I Kadek Suardana (lahir di Denpasar, Bali, 1956 – meninggal di Guangzhou, Tiongkok, 8 Oktober 2013 pada umur 57 tahun) adalah seniman berkebangsaan Indonesia. Namanya dikenal melalui karya-karyanya berupa komposisi musik dan koreografi tari yang dipentaskan di berbagai panggung pertunjukan, dalam negeri maupun luar negeri. Kadek merupakan salah satu penerima Piala Vidia pada Festival Sinetron Indonesia, sebagai penata soundtrack drama televisi untuk sinetron berjudul Api Cinta Antonio Blanco (1998).[1]

Latar belakang

sunting

I Kadek Suardana lahir di Banjar Tainsiat, Denpasar, Bali, 1956. Menyelesaikan pendidikan di Konservatori Musik Tradisional (KOKAR) dan kemudian melanjutkan belajar di Akademi Seni Tari Indonesia (ASTI), tetapi tidak tamat. Dia sempat bermukim di Jakarta mendalami pengetahuan tentang produksi teater. Sekembalinya ke Bali, ia mendirikan Grup Teater kontemporer Sanggar Putih (1980-1990) yang mementaskan karya-karya Shakespeare, Macbeth, dalam berbagai versi.[2]

Kadek juga menjadi komposer dan menulis dramaturgi untuk Australian based The One Extra Company’s production Dancing Demons (1990) berdasarkan cerita Ramayana dan komposer pada Goetenberg Opera Ballet (Swedia) untuk pementasan karya, Bima (1996). Tahun 1998 ia ikut mengarap soundtrack untuk drama televisi Api Cinta Antonio Blanco produkis Jatayu Cakraawala Film, yang berhasil meraih Piala Vidia pada Festival Sinetron Indonesia. Tahun itu pula, dia mendirikan Yayasan Arti Denpasar bersama Gde Aryantha Soethama, Dewa Gede Palguna dan Ulf Gadd. Yayasan Arti Denpasar telah memproduksi berbagai pementasan tari yang yang didasarkan pada seni tradisional seperti Gambuh Macbeth (1998), Ritus Legong (2002), Tajen I (2002), dan Tajen II (2006).

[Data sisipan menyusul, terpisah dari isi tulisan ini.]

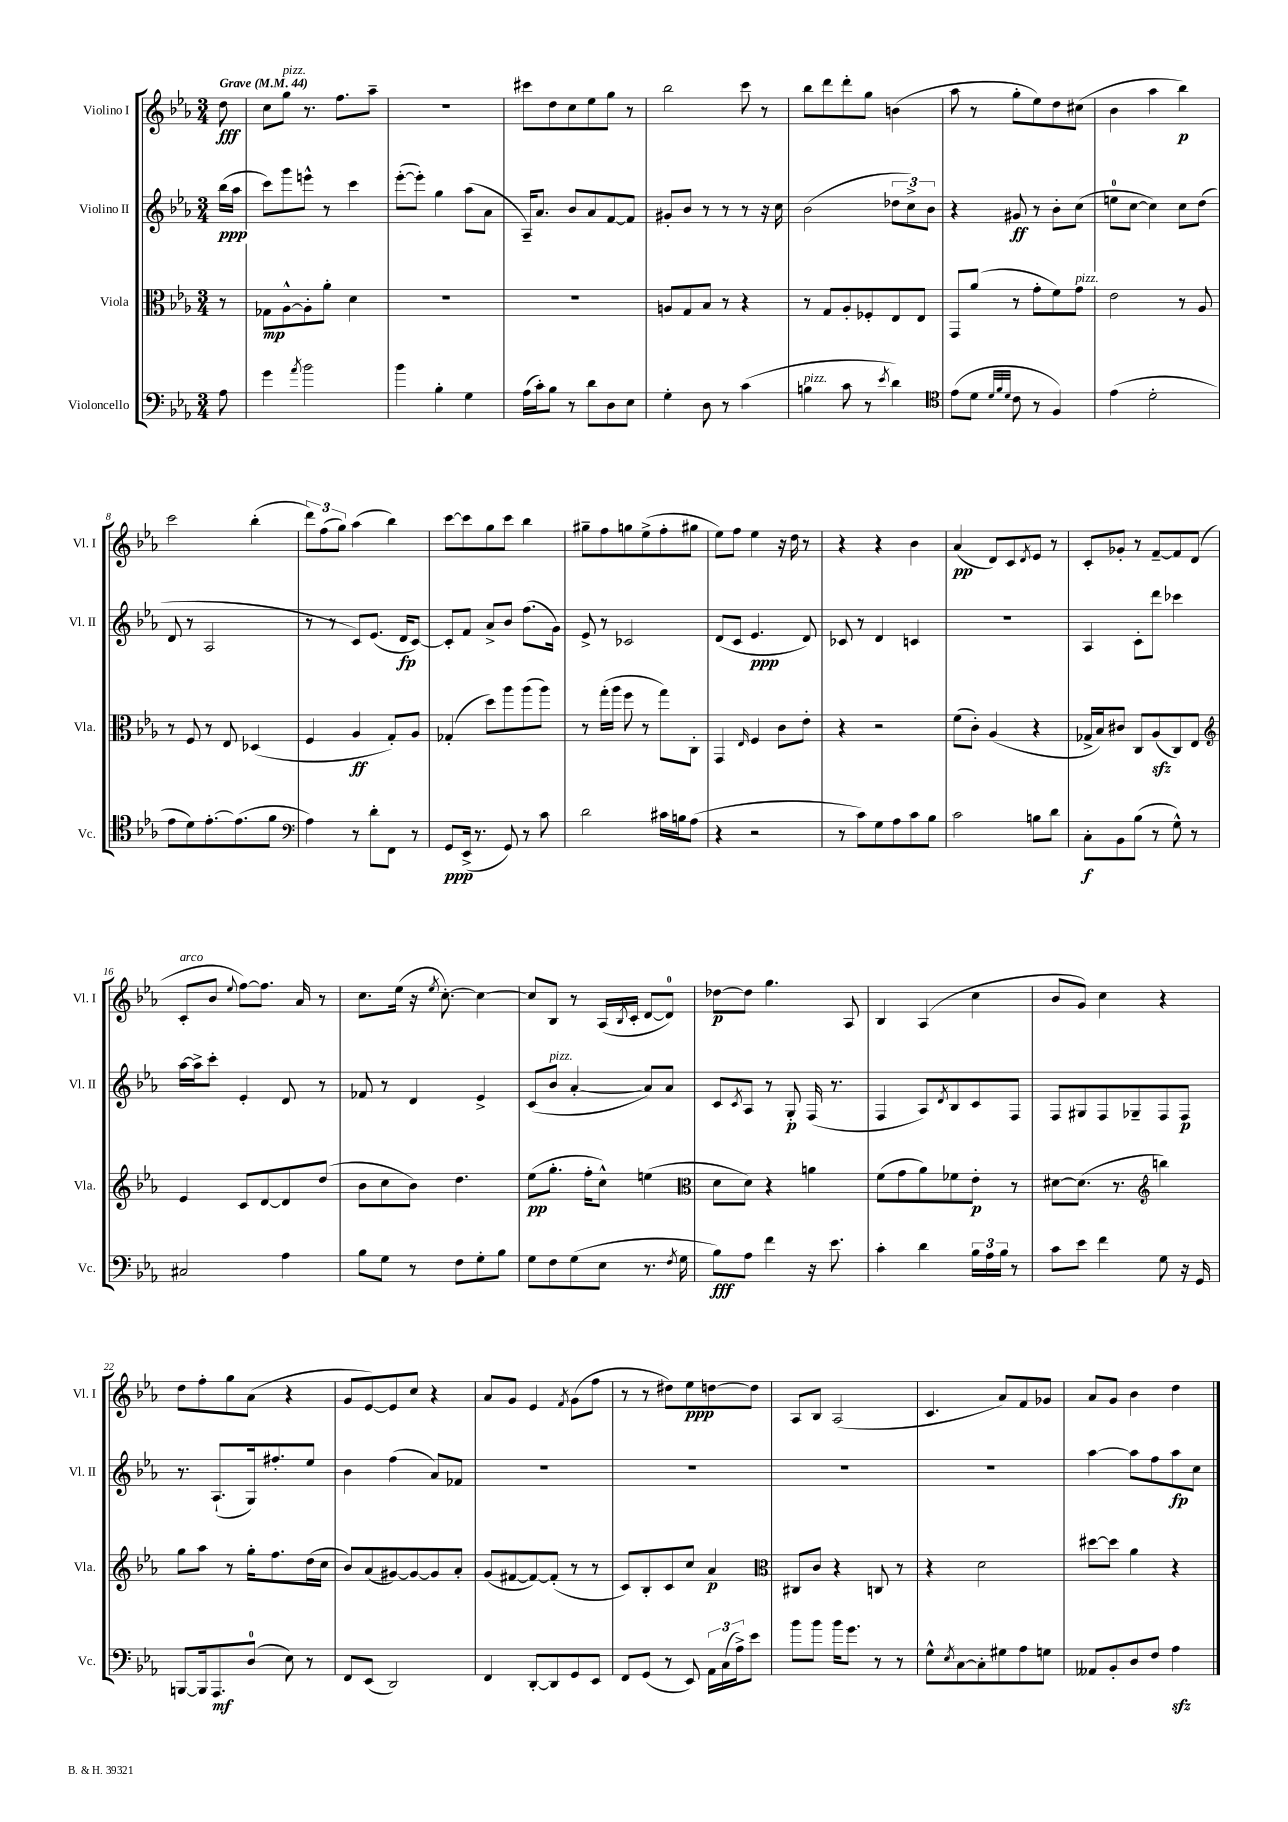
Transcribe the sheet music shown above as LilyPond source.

<<
\new StaffGroup <<
\new Staff = "s0" \with { instrumentName = "Violino I" shortInstrumentName = "Vl. I" } {
    \clef treble \key ees \major \numericTimeSignature \time 3/4 \partial 8 \tempo "Grave" 4 = 44
    d''8\fff |
    c''8 g''8^\markup { \italic "pizz." } r8. f''8. aes''8-- |
    R2. |
    cis'''8 d''8 c''8 ees''8 g''8 r8 |
    bes''2 c'''8 r8 |
    bes''8 d'''8 d'''8-. g''8 b'4( |
    aes''8 r8 g''8-. ees''8) d''8 cis''8( |
    bes'4 aes''4 bes''4\p) |
    c'''2 bes''4-.( |
    \tuplet 3/2 { d'''8) f''8( g''8) } aes''4( bes''4) |
    c'''8~ c'''8 g''8 c'''8 bes''4 |
    gis''8-- f''8 g''8 ees''8->( f''8-. gis''8 |
    ees''8) f''8 ees''4 r16 d''16 r8 |
    r4 r4 bes'4 |
    aes'4\pp( d'8) c'8 \acciaccatura { d'8 } ees'8 r8 |
    c'8-. ges'8-. r8 f'8~-- f'8 d'8( |
    c'8-.^\markup { \italic "arco" } bes'8 \appoggiatura { ees''8 } f''8~) f''8. aes'16 r8 |
    c''8. ees''16( r16 \acciaccatura { ees''8 } c''8.~-.) c''4~ |
    c''8 bes8 r8 aes16( \acciaccatura { bes8 } c'16-. d'8~ d'8-0) |
    des''8~\p des''8 g''4. aes8 |
    bes4 aes4( c''4 |
    bes'8 g'8) c''4 r4 |
    d''8 f''8-. g''8 aes'8( r4 |
    g'8 ees'8~) ees'8 c''8 r4 |
    aes'8 g'8 ees'4 \acciaccatura { f'8 } g'8( f''8 |
    r8 r8 dis''8) ees''8\ppp d''8~ d''8 |
    aes8 bes8 aes2( |
    c'4. aes'8) f'8 ges'8 |
    aes'8 g'8 bes'4 d''4 \bar "|." |
}
\new Staff = "s1" \with { instrumentName = "Violino II" shortInstrumentName = "Vl. II" } {
    \clef treble \key ees \major \numericTimeSignature \time 3/4 \partial 8
    bes''16\ppp( aes''16 |
    c'''8) g'''8 e'''8-^ r8 c'''4 |
    ees'''8~-.( ees'''8-.) g''4 aes''8( aes'8 |
    aes16--) aes'8. bes'8 aes'8 f'8~ f'8 |
    gis'8-. bes'8 r8 r8 r8 r16 c''16 |
    bes'2( \tuplet 3/2 { des''8 c''8->) bes'8 } |
    r4 gis'8\ff r8 bes'8-. c''8( |
    e''8-0 c''8~ c''4) c''8 d''8( |
    d'8 r8 aes2 |
    r8 r8 c'8) ees'8.( d'16\fp c'8~) |
    c'8-. f'8 aes'8-> bes'8 f''8.( g'16) |
    ees'8-> r8 ces'2 |
    d'8( c'8 ees'4.\ppp d'8) |
    ces'8 r8 d'4 c'4 |
    R2. |
    aes4 c'8-. d'''8 ces'''4 |
    aes''16~ aes''16-> c'''8-. ees'4-. d'8 r8 |
    fes'8 r8 d'4 ees'4-> |
    c'8( bes'8^\markup { \italic "pizz." } aes'4~-. aes'8) aes'8 |
    c'8 \acciaccatura { c'8 } aes8 r8 g8-.\p f16( r8. |
    f4 aes8) \acciaccatura { d'8 } bes8 c'8 f8 |
    f8 gis8 f8 ges8-- f8 f8\p |
    r8. aes8.-!( g16) fis''8.-. ees''8 |
    bes'4 f''4( aes'8) fes'8 |
    R2. |
    R2. |
    R2. |
    R2. |
    aes''4~ aes''8 f''8 aes''8\fp c''8 \bar "|." |
}
\new Staff = "s2" \with { instrumentName = "Viola" shortInstrumentName = "Vla." } {
    \clef alto \key ees \major \numericTimeSignature \time 3/4 \partial 8
    r8 |
    ges8\mp aes8~-^ aes8-. aes'8-. d'4 |
    R2. |
    R2. |
    a8 g8 bes8 r8 r4 |
    r8 g8 aes8-. fes8-. ees8 ees8 |
    g,8 aes'8( r8 g'8-. f'8) g'8^\markup { \italic "pizz." } |
    ees'2 r8 aes8 |
    r8 f8 r8 ees8 des4( |
    f4 aes4\ff g8-.) aes8 |
    ges4-.( d''8) aes''8 aes''8( aes''8) |
    r8 g''16-.( aes''16 f''8 r8 g''8) c8-. |
    g,4 \grace { ees16 } f4 c'8 ees'8-. |
    r4 r2 |
    f'8( c'8-.) aes4( r4 |
    ges16-> bes16) cis'8 c8 aes8\sfz( c8) ees8 |
    \clef treble ees'4 c'8 d'8~ d'8 d''8( |
    bes'8 c''8 bes'8) d''4. |
    ees''8\pp( g''8.-. f''16-. c''8-^) e''4( |
    \clef alto d'8 d'8) r4 a'4 |
    f'8( g'8 aes'8) fes'8 ees'8-.\p r8 |
    dis'8~ dis'8.( r8. \clef treble b''4) |
    g''8 aes''8 r8 g''16-. f''8. d''16( c''16 |
    bes'8) aes'8( gis'8~) gis'8~ gis'8 aes'8-. |
    g'8( fis'8~ fis'8~) fis'8-.( r8 r8 |
    c'8) bes8-. c'8 c''8 aes'4\p |
    \clef alto cis8 c'8 r4 c8 r8 |
    r4 d'2 |
    dis''8~ dis''8 aes'4 r4 \bar "|." |
}
\new Staff = "s3" \with { instrumentName = "Violoncello" shortInstrumentName = "Vc." } {
    \clef bass \key ees \major \numericTimeSignature \time 3/4 \partial 8
    aes8 |
    g'4 \acciaccatura { aes'8 } bes'2 |
    bes'4 bes4-. g4 |
    aes16( c'16-.) bes8 r8 d'8 d8 ees8 |
    g4-. d8 r8 c'4( |
    b4^\markup { \italic "pizz." } c'8 r8 \acciaccatura { ees'8 } d'4) |
    \clef tenor ees'8( d'8 \grace { d'32 f'32 d'32 } c'8 r8 f4) |
    ees'4( d'2-. |
    ees'8 d'8) ees'8.~-. ees'8.( f'8 |
    \clef bass aes4) r8 d'8-. f,8 r8 |
    g,8\ppp ees,16->( r8. g,8) r8 c'8 |
    d'2 cis'16 b16 aes8( |
    r4 r2 |
    r8 c'8) g8 aes8 c'8 bes8 |
    c'2 b8 d'8 |
    c8-.\f bes,8 bes8( r8 g8-^) r8 |
    cis2 aes4 |
    bes8 g8 r8 f8 g8-. bes8 |
    g8 f8 g8( ees8 r8. \acciaccatura { f8 } g16 |
    bes8\fff) aes8 f'4 r16 ees'8. |
    c'4-. d'4 \tuplet 3/2 { bes16 aes16 bes16 } r8 |
    c'8 ees'8 f'4 g8 r16 g,16 |
    b,,8~ b,,16 aes,,8.\mf d8-0( ees8) r8 |
    f,8 ees,8( d,2) |
    f,4 d,8~-. d,8 g,8 ees,8 |
    f,8 g,8( r8 ees,8) \tuplet 3/2 { aes,16 c16( aes16->) } ees'8 |
    bes'8 bes'8 bes'16 g'8. r8 r8 |
    g8-^ \acciaccatura { ees8 } c8~ c8-. gis8 aes8 g8 |
    aeses,8 bes,8-. d8 f8 aes4\sfz \bar "|." |
}
>>
>>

Kemampuannya di bidang seni tari dicurahkan melalui pelatihan-pelatihan seni tari Bali yang diselenggarakan di beberapa organisasi kebudayaan antara lain di Tokyo dan Kanagawa (Jepang). Pada 8 Maret 2009, bersama Mari Nabeshima, Kadek menggarap drama tari Sri Tanjung: The Scent of Innocence, di Taman Ismail Marzuki, Jakarta. I Kadek Suardana dikenal juga sebagai penyelenggaraan Festival Seni Perdamaian (FSP) di Taman Budaya Denpasar (2002). FSP bertujuan memberi pengaruh bahwa keberagaman itu indah, dapat muncul dari dunia kesenian, tetapi tak akan membuat dunia hancur.[3]

Meninggal

sunting

I Kadek Suardana meninggal di Guangzhou, Tiongkok, pada 8 Oktober 2014 karena penyakit kanker pankreas. Beberapa waktu sebelumnya, dia berada di Guangzhou untuk menjalani perawatan terapi kanker.[4][5]